As noted under step 1, to address ethical concerns with moving patients off an approved, albeit expensive drug, under IVPE trials, it is important that generic repurposing candidates are chosen which are the most likely to achieve superior clinical outcomes. This can be achieved by conducting literature reviews in consultation with medical experts but also leveraging retrospective analysis and RCT emulation of real-world data including electronic medical records. 28 Stratification of patients according to biomarkers can also predict better outcomes for the repurposed generic compared to expensive standard of care. Notably, informed consent should also be freely given without undue pressure on patients, such as payors refusing to reimburse an expensive patented drug unless a patient enrolls in an IVPE trial. Arguably, however, there is a greater ethical concern with not implementing IVPE trials, namely, that payors and patients will not be able to afford treatments at all. If pharmaceutical companies pursued a low-cost high-volume strategy, this could also maximize the number of patients that benefit while still allowing for relatively high profits.
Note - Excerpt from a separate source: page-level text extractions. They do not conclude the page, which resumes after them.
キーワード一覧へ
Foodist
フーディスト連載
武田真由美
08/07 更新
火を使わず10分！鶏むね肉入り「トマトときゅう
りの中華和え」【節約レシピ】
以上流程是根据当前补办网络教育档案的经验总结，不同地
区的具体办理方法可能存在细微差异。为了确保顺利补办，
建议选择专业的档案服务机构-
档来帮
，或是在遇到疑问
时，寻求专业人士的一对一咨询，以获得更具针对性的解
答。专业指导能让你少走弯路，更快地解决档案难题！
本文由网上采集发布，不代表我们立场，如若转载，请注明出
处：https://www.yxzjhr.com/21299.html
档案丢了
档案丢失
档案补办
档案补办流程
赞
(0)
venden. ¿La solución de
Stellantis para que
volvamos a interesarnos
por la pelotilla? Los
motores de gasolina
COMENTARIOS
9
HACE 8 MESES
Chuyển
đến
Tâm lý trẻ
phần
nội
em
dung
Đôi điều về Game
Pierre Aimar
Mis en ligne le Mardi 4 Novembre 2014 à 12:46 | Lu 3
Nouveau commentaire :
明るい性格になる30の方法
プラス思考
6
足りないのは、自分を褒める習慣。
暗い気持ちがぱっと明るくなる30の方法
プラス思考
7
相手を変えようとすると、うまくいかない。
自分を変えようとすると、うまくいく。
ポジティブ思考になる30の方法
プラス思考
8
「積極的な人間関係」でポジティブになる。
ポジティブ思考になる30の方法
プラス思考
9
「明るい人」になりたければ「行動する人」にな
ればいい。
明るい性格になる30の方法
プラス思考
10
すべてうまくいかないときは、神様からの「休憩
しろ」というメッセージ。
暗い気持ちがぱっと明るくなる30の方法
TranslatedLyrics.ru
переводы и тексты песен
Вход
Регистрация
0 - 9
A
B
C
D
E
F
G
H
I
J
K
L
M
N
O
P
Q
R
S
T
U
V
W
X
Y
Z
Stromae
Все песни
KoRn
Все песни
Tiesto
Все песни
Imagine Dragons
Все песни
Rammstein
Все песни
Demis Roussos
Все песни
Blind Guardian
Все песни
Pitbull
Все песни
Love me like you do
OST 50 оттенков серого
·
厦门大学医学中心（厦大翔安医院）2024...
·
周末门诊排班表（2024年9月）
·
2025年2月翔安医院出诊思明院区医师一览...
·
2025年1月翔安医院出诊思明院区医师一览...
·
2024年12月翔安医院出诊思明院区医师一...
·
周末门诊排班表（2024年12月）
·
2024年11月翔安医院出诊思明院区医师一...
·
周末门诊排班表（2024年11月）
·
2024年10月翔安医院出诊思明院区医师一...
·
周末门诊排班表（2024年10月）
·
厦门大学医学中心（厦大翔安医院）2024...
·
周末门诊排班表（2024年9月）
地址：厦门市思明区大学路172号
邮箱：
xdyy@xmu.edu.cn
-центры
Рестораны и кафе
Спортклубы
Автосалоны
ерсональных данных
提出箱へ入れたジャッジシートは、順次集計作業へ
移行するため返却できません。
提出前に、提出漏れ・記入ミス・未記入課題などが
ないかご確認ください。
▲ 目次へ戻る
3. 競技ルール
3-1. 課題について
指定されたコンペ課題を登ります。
There may also be various other commercial, political, and legal barriers to the implementation of IVPE trials. In particular, co-ordination between multiple parties will be needed, including ethics committees, hospitals, researchers, and the various entities responsible for pharmaceutical reimbursement. This could be facilitated by a contract research organization paid by the sponsor, which is normally responsible for such project management, including co-ordination of the clinical trial in compliance with applicable regulation, and obtaining the necessary consents from patients and regulatory bodies. Political barriers and legal barriers may also exist where payors are not permitted to fund clinical trials, because taxpayer funds cannot be put “at risk” of failed clinical trials under applicable law. However, it is arguable that IVPE trials do not result in any financial risk, because the cost-savings they generate exceed the cost of the trial. It may be that the main political and legal barriers are likely due to the leverage of pharmaceutical companies on payors under confidential rebate agreements which provide discounts for minimum sales of expensive patented drugs or other commercial agreements. Overcoming such barriers would require grassroots support as well as political will.
CONCLUSION
The IVPE + AMC mechanism described in this review can fund the development of any protocol or therapy, not just repurposing generic drugs, including non-pharmaceutical interventions, open-source drugs, nutraceuticals, plant medicines, lifestyle interventions, or even patented new drugs, subject to contractually binding commitments of affordable access. If the low-cost intervention can substitute or reduce reliance on the more expensive intervention, and the cost difference is more than the cost of running the trial, this effectively provides unlimited funding. There are many medically de-risked IVPE examples and many more are waiting to be discovered in the medical records or literature. In the author’s view, the main barriers to adoption of this new financial model by payors would be (i) opening a dialogue between sponsors of generic drug repurposing research and payors so the latter can agree to transfer cost-savings to fund IVPE trials; (ii) appropriately managing any medical risk during ethics approval and informed consent processes; and (iii) overcoming any commercial, legal, or political barriers to reimbursement.